● TEXT EXCERPT:
========

PreVeil:That could make compliance an expensive proposition.
Pivot Point:Any system that stores or processes CUI needs to be in the scope of your system security plan and needs to be treated in accordance with the 130 practices that need to be applied.
So, one of the things that needs to be looked at is whether the whole company needs to achieve level 3. We have a client that is a 300-person manufacturing organization. They do some work for the DoD but a lot of their production is non-DoD related. Moreover, only 50 people in the company are involved in DoD work.
The way they do it now, they have email stored on a central file storage location that everyone has access to. Everyone also has access to the CAD system. With this structure you are creating a much larger CUI scope than is really necessary, which means that all those systems need MFA, logging, alerting, .etc. So, it makes sense in these cases to segregate the data This reduces scope of the environment by 6-fold. And that makes for a much lower, affordable cost for doing compliance.
From PreVeil’s perspective this is exactly what you are doing. That is what scoping is. If you are using GCC High you are incurring costs for everyone in your organization. But if you are using PreVeil, and you only use Preveil for users accessing CUI, then bill is less every month. So, scoping can save a lot of time and money.
PreVeil: Is scoping where you guys start?
Pivot Point: Yes, we typically start with scoping. Then, we conduct a risk assessment if the client doesn’t already have one. Then do a gap assessment. We look at what they are doing now against the controls they have and determine what the gap remediation plan should be. This is where you get hard costs.

========

Rewrite the part of the scoping conversation between "PreVeil:That could make" and "to be applied.", inclusive, updating "system security plan" to "security program".

========

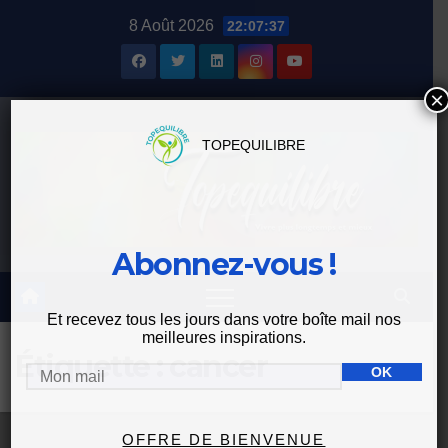
Skip
8 Août 2026
22:07:37
to
content
×
TOPEQUILIBRE
Abonnez-vous !
Et recevez tous les jours dans votre boîte mail nos
meilleures inspirations.
Étiquette :
cancer
OFFRE DE BIENVENUE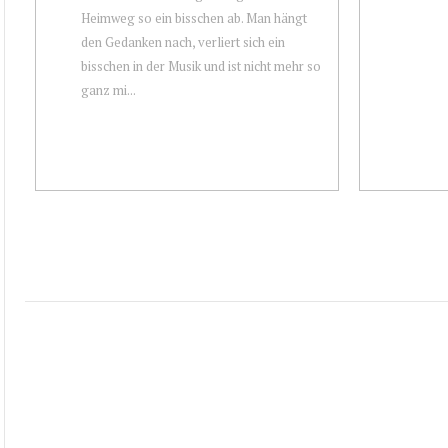
Heimweg so ein bisschen ab. Man hängt
den Gedanken nach, verliert sich ein
bisschen in der Musik und ist nicht mehr so
ganz mi...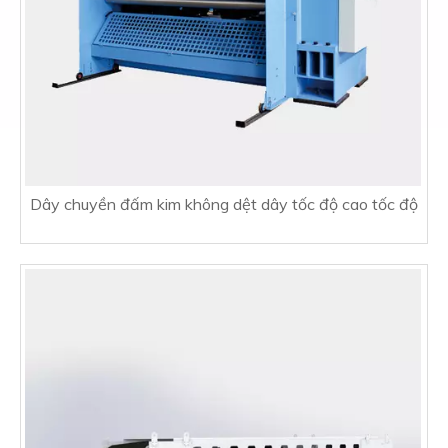
Dây chuyền đấm kim không dệt dây tốc độ cao tốc độ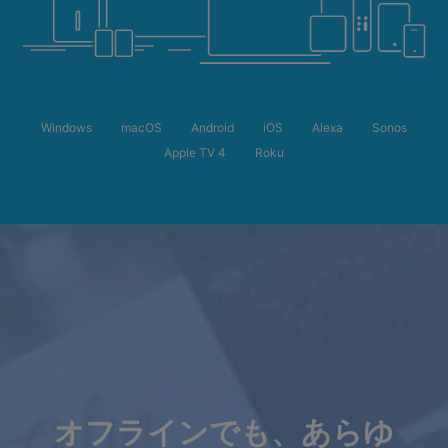
Windows
macOS
Android
iOS
Alexa
Sonos
Apple TV 4
Roku
オフラインでも、あらゆ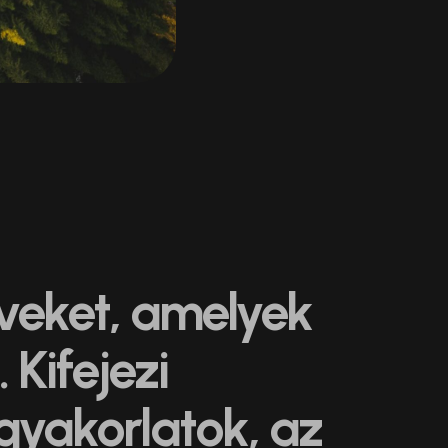
lveket, amelyek
Kifejezi
 gyakorlatok, az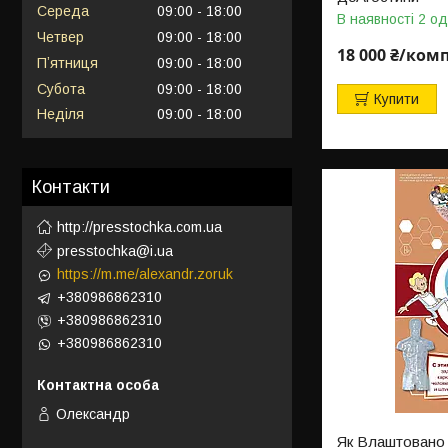
Середа
09:00
18:00
В наявності 2 од
Четвер
09:00
18:00
18 000 ₴/ком
Пʼятниця
09:00
18:00
Субота
09:00
18:00
Купити
Неділя
09:00
18:00
Контакти
http://presstochka.com.ua
presstochka@i.ua
https://m.me/alexandr.zoruk
+380986862310
+380986862310
+380986862310
Олександр
Як Влаштовано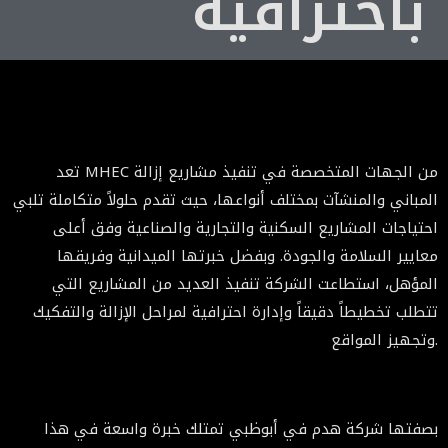
باحترافية
تعد MHEC من الجهات المتخصصة في تنفيذ مشاريع إزالة
المباني والمنشآت بمختلف أنواعها، حيث تقدم حلولاً متكاملة تلبي
احتياجات المشاريع السكنية والتجارية والصناعية وفق أعلى
معايير السلامة والجودة. وبفضل خبرتها الميدانية وفريقها
المؤهل، استطاعت الشركة تنفيذ العديد من المشاريع التي
تتطلب تخطيطاً دقيقاً وإدارة احترافية لمراحل الإزالة والتفكيك
وتجهيز المواقع.
بصفتها شركة هدم في أبوظبي تمتلك خبرة واسعة في هذا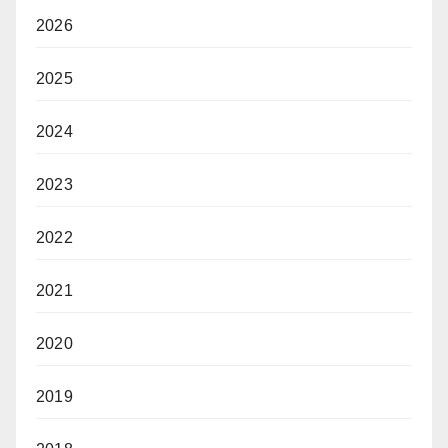
2026
2025
2024
2023
2022
2021
2020
2019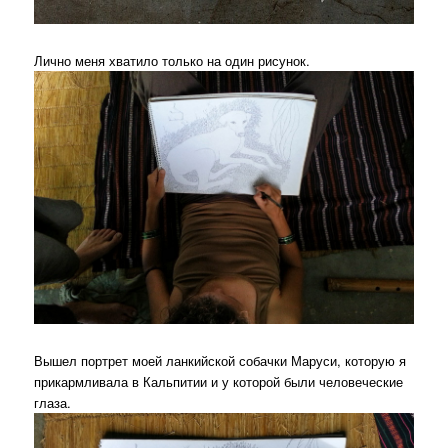
Лично меня хватило только на один рисунок.
Вышел портрет моей ланкийской собачки Маруси, которую я
прикармливала в Кальпитии и у которой были человеческие
глаза.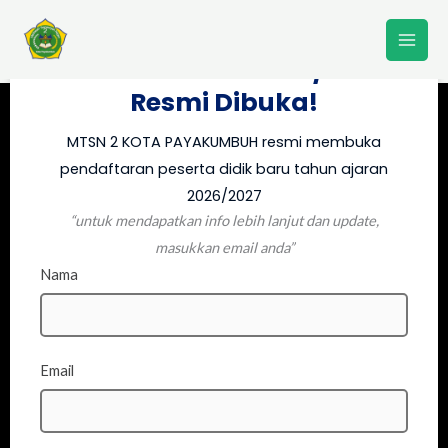
Lewati
PPDB MTSN 2 KOTA
ke
PAYAKUMBUH 2026/2027
konten
Resmi Dibuka!
MTSN 2 KOTA PAYAKUMBUH resmi membuka
pendaftaran peserta didik baru tahun ajaran
2026/2027
“untuk mendapatkan info lebih lanjut dan update,
masukkan email anda”
Nama
Email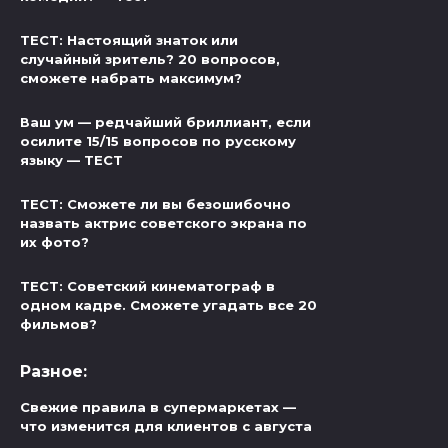
ТЕСТ: Настоящий знаток или
случайный зритель? 20 вопросов,
сможете набрать максимум?
Ваш ум — редчайший бриллиант, если
осилите 15/15 вопросов по русскому
языку — ТЕСТ
ТЕСТ: Сможете ли вы безошибочно
назвать актрис советского экрана по
их фото?
ТЕСТ: Советский кинематограф в
одном кадре. Сможете угадать все 20
фильмов?
Разное:
Свежие правила в супермаркетах —
что изменится для клиентов с августа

========

● ANSWER BOX:
PreVeil:That could make compliance an expensive proposition.
Pivot Point:Any system that stores or processes CUI needs to be in the scope of your security program and needs to be treated in accordance with the 130 practices that need to be applied.